--- EXERCISE GOAL ---
Each line below that contains the word "аккаунт" must be copied.

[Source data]
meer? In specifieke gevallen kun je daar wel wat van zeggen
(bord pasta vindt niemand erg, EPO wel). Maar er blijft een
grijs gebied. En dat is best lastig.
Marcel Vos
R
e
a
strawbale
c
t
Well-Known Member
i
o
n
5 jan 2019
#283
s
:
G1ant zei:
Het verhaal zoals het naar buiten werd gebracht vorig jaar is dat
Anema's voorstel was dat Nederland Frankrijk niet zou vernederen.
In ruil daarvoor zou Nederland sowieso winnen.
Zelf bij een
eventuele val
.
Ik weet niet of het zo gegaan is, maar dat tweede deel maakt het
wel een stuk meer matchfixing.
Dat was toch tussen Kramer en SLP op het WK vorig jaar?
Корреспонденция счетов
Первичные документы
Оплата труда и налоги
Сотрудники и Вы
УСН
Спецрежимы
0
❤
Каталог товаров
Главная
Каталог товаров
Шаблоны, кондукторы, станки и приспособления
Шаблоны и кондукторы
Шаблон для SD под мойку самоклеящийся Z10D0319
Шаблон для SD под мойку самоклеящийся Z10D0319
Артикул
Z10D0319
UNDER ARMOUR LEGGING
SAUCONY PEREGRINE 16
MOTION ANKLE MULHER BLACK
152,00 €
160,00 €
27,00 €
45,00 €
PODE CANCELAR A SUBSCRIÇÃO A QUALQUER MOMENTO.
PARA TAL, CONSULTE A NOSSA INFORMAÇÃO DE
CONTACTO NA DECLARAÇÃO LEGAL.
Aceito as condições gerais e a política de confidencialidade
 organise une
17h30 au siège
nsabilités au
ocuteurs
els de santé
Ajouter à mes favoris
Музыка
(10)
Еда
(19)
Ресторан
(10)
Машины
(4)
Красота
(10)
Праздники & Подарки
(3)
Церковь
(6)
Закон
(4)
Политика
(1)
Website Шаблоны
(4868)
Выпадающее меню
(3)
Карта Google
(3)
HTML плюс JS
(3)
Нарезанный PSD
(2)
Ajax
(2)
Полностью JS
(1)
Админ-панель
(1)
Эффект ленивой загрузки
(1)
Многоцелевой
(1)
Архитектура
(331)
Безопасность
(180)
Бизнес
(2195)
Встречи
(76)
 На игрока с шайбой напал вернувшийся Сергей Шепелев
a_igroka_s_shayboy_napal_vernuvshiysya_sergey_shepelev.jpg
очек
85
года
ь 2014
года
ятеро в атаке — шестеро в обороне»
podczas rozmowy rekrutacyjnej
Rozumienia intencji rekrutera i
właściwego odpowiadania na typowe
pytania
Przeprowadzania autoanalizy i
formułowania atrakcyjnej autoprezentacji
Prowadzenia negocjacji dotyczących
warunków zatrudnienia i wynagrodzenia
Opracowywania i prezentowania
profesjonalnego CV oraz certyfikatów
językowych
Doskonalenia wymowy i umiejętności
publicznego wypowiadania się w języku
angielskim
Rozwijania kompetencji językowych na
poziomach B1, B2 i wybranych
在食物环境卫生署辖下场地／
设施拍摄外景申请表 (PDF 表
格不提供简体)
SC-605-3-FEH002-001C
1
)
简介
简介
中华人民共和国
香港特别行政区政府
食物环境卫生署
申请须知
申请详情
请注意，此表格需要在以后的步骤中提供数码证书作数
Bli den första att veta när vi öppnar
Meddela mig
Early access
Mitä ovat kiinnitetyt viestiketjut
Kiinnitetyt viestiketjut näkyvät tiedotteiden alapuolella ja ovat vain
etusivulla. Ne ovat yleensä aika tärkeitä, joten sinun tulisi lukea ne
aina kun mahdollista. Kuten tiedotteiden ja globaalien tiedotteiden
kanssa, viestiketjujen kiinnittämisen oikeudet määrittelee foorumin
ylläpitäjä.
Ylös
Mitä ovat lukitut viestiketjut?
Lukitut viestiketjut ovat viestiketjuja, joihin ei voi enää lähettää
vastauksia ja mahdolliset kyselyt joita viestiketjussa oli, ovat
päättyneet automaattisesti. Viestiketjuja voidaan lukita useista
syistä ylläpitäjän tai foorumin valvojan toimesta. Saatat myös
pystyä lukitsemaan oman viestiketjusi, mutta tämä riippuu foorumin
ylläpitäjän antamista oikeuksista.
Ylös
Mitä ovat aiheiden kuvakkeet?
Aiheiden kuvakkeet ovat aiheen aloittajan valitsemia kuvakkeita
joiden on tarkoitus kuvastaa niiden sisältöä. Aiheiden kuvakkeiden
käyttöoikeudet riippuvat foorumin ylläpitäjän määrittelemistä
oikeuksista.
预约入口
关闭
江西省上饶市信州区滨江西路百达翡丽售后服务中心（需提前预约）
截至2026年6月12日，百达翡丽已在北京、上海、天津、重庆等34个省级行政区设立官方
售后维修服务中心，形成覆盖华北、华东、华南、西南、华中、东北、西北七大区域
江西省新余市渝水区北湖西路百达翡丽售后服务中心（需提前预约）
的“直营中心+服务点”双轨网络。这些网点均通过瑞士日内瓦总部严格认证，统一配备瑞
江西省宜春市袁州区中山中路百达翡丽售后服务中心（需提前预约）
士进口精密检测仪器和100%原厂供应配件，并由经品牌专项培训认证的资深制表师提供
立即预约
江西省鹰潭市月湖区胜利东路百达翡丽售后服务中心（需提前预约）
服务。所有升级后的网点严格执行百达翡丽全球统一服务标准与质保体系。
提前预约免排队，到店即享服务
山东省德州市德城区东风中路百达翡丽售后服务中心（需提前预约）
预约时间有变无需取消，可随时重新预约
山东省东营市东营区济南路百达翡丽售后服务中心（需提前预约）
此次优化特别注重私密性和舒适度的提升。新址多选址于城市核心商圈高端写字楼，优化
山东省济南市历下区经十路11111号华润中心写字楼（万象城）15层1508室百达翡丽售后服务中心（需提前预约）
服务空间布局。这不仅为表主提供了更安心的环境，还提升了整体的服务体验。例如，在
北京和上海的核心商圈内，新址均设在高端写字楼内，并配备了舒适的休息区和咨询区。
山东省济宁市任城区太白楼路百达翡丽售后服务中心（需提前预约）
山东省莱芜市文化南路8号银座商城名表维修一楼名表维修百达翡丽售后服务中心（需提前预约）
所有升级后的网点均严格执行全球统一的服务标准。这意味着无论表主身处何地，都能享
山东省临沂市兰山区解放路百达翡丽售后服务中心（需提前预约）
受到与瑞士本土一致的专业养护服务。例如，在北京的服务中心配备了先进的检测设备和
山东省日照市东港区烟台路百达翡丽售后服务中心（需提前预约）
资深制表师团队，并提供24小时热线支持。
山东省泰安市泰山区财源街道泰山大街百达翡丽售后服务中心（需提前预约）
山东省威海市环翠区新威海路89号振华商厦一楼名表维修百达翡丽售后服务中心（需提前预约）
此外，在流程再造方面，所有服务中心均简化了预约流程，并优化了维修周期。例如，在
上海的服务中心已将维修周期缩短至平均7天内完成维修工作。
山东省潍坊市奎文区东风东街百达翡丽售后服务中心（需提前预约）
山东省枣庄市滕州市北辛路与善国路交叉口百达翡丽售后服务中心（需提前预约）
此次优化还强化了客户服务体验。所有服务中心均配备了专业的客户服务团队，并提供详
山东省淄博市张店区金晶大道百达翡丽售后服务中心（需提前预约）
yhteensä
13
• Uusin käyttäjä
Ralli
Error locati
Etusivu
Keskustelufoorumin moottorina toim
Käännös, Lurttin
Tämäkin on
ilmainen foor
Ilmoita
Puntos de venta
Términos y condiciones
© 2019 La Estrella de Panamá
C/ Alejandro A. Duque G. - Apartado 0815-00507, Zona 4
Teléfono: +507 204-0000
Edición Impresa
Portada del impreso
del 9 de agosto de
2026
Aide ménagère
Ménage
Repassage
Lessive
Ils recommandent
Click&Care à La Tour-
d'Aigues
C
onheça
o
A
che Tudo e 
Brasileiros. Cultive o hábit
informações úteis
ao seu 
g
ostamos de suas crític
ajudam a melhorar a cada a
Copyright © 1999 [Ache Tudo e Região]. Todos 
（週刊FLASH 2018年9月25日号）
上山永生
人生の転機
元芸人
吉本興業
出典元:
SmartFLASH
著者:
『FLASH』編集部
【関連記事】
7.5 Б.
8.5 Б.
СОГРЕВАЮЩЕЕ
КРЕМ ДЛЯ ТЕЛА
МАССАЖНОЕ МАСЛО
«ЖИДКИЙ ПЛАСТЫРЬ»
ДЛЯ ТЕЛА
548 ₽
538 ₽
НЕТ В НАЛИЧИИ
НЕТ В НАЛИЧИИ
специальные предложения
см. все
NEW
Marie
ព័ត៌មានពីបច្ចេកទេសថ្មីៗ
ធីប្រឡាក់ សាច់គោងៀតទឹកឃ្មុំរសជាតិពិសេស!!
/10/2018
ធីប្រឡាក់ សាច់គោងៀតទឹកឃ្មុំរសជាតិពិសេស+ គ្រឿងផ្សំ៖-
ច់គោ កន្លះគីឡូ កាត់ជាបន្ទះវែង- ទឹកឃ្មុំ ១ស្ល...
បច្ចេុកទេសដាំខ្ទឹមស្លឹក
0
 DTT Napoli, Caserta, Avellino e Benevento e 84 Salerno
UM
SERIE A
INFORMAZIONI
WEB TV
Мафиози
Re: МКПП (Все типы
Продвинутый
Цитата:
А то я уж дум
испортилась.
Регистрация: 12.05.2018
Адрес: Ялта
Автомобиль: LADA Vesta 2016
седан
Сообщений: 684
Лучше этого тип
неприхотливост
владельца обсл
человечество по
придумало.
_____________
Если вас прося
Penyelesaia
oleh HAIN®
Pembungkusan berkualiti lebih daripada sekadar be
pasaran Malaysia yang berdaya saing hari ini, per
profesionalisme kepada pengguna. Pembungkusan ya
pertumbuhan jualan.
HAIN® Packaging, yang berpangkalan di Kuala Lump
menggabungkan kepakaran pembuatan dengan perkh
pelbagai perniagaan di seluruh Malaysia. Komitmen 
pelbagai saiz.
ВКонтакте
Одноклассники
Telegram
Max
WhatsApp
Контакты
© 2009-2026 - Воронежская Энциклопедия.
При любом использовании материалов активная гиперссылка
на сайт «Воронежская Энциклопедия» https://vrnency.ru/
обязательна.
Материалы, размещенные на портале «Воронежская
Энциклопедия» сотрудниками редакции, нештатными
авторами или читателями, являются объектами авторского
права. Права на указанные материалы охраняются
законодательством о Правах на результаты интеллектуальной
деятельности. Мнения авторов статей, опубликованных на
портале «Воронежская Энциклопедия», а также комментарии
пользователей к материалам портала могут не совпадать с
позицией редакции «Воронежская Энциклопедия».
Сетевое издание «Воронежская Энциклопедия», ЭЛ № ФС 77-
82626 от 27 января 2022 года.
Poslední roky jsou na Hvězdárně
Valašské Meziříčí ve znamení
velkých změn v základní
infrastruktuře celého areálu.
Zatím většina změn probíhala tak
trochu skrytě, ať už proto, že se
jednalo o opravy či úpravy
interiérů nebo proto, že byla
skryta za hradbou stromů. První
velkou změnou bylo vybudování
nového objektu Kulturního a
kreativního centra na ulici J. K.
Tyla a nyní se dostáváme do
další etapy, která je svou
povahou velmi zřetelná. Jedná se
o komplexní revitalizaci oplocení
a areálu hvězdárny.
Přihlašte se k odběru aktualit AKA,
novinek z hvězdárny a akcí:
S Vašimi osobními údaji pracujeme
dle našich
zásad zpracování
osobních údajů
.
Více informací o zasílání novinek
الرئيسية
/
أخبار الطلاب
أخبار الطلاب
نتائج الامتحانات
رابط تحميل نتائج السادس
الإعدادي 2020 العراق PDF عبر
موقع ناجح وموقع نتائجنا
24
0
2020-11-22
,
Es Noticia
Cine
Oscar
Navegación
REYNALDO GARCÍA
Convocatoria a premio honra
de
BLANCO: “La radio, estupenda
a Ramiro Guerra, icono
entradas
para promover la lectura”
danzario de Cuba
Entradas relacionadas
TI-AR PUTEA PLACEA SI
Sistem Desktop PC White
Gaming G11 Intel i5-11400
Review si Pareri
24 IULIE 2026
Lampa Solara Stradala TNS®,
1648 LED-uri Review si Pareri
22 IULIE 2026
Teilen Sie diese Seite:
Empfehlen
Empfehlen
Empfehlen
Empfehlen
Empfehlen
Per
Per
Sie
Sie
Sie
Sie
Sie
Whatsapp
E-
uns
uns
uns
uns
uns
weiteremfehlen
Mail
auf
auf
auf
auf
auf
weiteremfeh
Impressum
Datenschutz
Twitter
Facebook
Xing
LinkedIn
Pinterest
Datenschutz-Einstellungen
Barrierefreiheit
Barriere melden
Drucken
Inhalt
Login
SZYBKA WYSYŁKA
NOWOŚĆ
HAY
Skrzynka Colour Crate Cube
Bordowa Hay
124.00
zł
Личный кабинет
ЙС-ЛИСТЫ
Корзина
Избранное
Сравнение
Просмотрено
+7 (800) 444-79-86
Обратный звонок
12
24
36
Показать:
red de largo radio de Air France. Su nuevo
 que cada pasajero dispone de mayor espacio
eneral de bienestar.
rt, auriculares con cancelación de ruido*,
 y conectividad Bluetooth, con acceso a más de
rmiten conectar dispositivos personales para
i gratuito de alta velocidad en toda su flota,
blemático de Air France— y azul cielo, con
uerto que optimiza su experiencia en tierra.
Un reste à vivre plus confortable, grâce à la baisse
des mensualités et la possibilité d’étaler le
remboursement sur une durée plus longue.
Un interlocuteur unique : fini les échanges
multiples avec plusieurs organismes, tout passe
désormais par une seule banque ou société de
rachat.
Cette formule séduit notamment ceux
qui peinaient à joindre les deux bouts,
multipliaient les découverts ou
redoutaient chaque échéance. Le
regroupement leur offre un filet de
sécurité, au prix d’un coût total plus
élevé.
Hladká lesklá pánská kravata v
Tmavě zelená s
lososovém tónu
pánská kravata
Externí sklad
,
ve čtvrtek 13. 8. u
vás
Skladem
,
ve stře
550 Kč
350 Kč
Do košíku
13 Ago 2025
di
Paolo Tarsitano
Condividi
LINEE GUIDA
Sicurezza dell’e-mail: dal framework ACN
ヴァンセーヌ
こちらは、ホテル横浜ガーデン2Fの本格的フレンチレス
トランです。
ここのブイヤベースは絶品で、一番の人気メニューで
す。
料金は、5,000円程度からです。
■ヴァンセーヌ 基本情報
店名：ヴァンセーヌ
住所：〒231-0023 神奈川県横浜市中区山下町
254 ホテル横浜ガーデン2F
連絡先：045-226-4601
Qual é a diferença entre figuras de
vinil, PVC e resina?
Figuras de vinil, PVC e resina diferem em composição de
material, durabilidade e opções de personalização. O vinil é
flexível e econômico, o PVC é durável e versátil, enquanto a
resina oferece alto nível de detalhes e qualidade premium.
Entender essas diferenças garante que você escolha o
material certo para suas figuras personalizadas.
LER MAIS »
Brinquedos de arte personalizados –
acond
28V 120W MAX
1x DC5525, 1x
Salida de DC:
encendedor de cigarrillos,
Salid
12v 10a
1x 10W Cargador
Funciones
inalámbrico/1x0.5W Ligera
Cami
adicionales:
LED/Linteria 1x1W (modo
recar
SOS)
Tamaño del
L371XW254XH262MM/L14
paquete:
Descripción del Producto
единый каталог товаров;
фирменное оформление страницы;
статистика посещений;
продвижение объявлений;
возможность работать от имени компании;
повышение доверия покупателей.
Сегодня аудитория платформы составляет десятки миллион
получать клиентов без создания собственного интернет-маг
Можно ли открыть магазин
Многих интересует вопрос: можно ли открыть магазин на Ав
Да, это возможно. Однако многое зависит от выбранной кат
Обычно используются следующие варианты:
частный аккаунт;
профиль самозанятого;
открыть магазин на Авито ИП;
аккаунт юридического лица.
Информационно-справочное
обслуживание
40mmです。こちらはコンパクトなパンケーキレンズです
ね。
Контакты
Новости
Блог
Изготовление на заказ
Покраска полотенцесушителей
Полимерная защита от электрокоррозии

--- YOUR SOLUTION ---
частный аккаунт;
аккаунт юридического лица.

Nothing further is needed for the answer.